What was it about those shops with their crumbling, painted stone and leaning woodwork that would cause them to be so easily forgotten? Looking more closely, Sarah could make out a sign on one storefront, Elison & Co. A gallery of some sort. Behind the man, a cafe, tucked away between the buildings. It would not be noticed except for the pistachio-green paint on the door.
As for the man himself, he was particularly ordinary. Dressed in a white undershirt that peeked out from a burnt orange and navy striped polo, which was muted by an olive green sweater. He was almost smiling. As if he wanted to conceal his actual happiness at the moment, he had crushed his smile to a thin dented line. But his eyes betrayed him, lighting out of spite.
His eyes were beautiful.
“Do you know this shop?” Sarah asked the clerk.
“Sorry,” the clerk said. “Doesn’t look familiar.”
As she stepped over the trodden threshold into sunshine, she found herself needing to know where the picture had been taken, which was a ridiculous thought. What would she do if she found the shop? The man would certainly be long gone. Yet this photograph purpled her mind.
“Miss,” the clerk called after her, leaning from the doorway. “Your book.”
“Oh.” Sarah folded her fingers around the limp binding.
She padded over spiderwebbed-cement panels of sidewalk, careful not to crush the dandelions and ant hills that sprouted from below. The doughy scent of brioche blew by from the east. Sarah turned toward the baked breeze, still clutching the photographs, ignoring the street-side vendors with their daisies and pears and candied cashews.

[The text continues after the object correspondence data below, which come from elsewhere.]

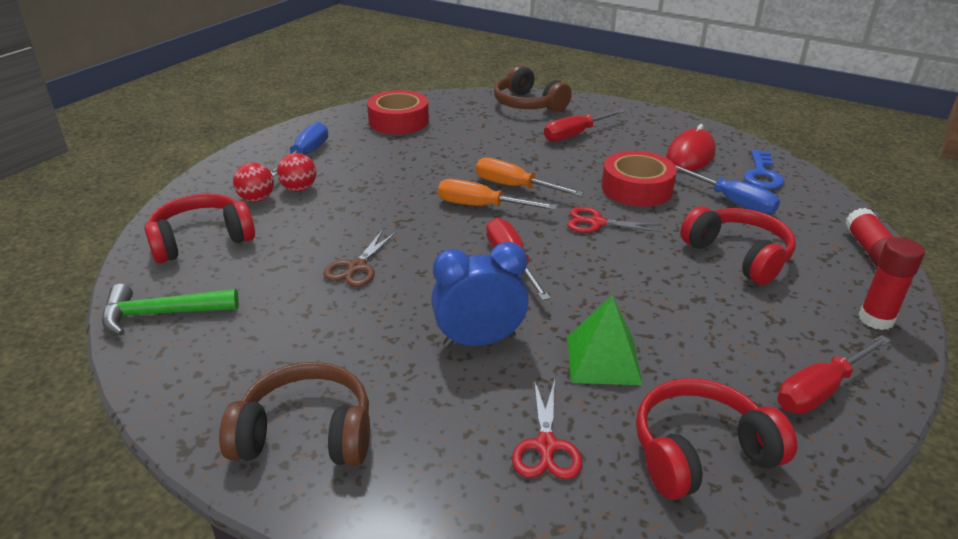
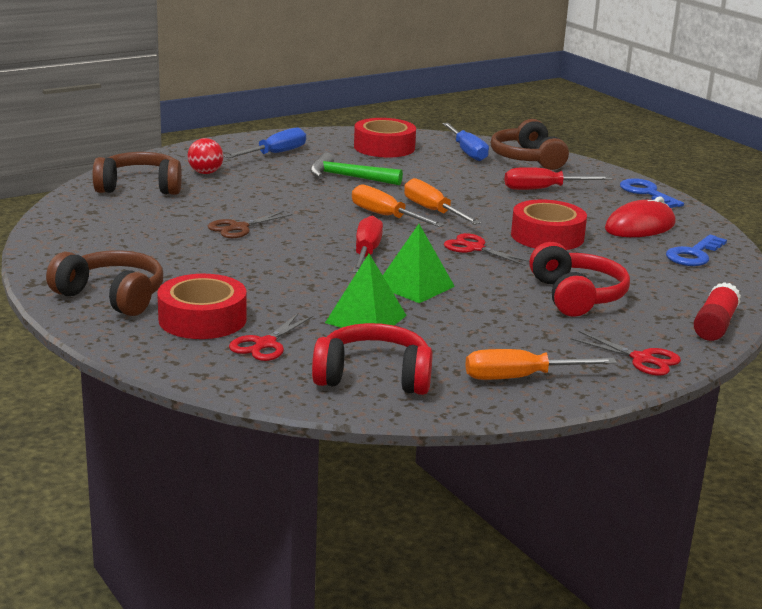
camera: 25 degrees right, 10 degrees down
(161, 314) = (75, 219): green hammer -> green hammer (348, 177)
(201, 240) = (140, 187): red headphones -> brown headphones
(299, 189) = (246, 174): red ball -> none
(442, 431) = (202, 319): none -> red tape
(479, 341) = (283, 286): blue clock -> none
(598, 292) = (415, 286): none -> green pyramid
(653, 117) = (646, 193): none -> blue key
(732, 202) = (629, 265): blue screwdriver -> blue screwdriver (467, 152)
(820, 390) = (520, 378): red screwdriver -> orange screwdriver
(876, 319) = (642, 359): red glue stick -> red scissors

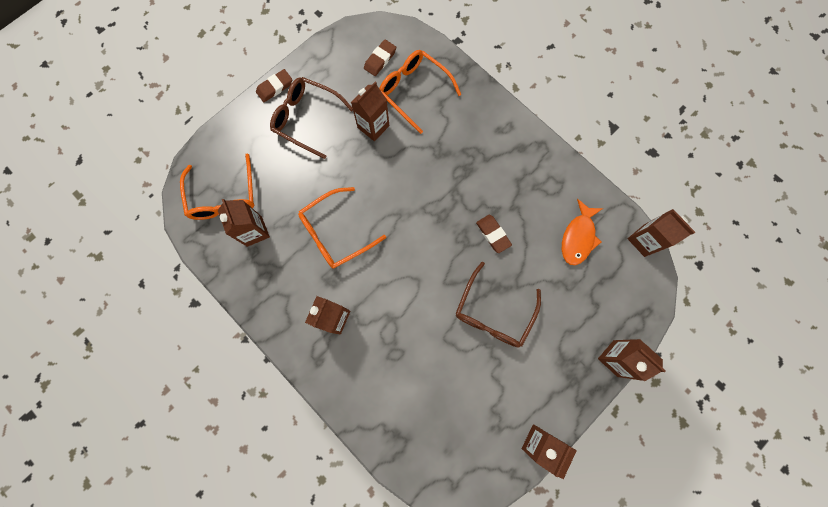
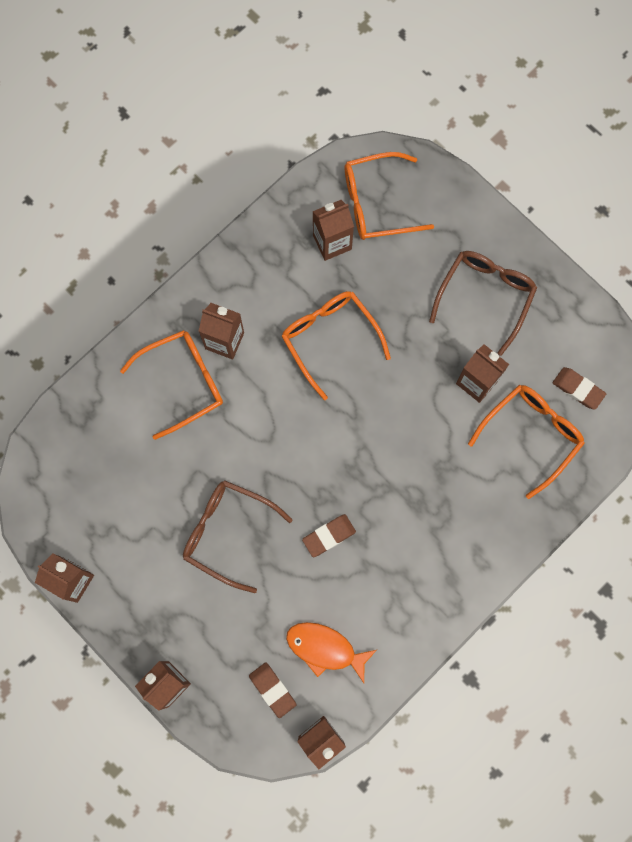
camera: 90 degrees right, 0 degrees up
(275, 87) = (529, 254): brown eraser -> brown eraser (272, 689)
(369, 353) = (182, 383): none -> orange glasses

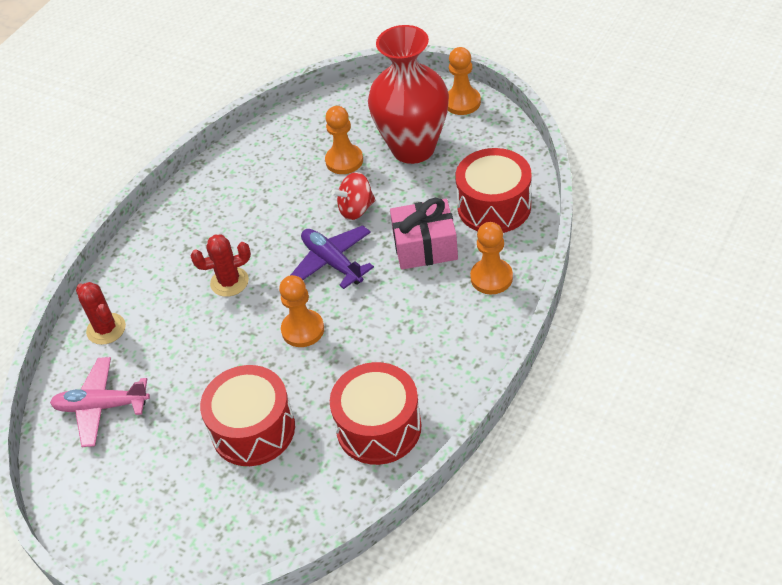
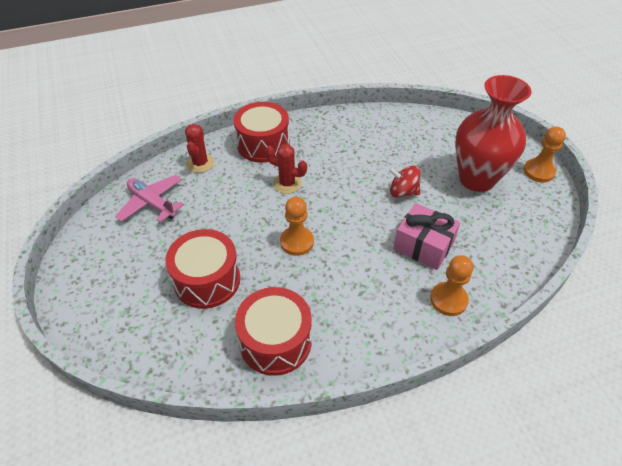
camera: 35 degrees right, 0 degrees up
(332, 262) = (355, 214): purple plane -> none
(344, 160) = (425, 159): orange pawn -> none
(494, 206) = (497, 253): red drum -> red drum (263, 144)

The photographs chewed through her thoughts. Not knowing why, Sarah knew she had to find that street.
Ooh ... nice start. There are so many directions I can see this going. You have me; I'd turn that page.
ReplyDeleteYou had me, too. I love that when you are 'on break' you write. Reminds me of someone else I know. :)
ReplyDeleteI like this ... the line: "..this photograph purpled her mind" is great. On break, I read magazines!
ReplyDeleteThanks for the comments. :) It's something I've had in mind for a few months and finally got to work on.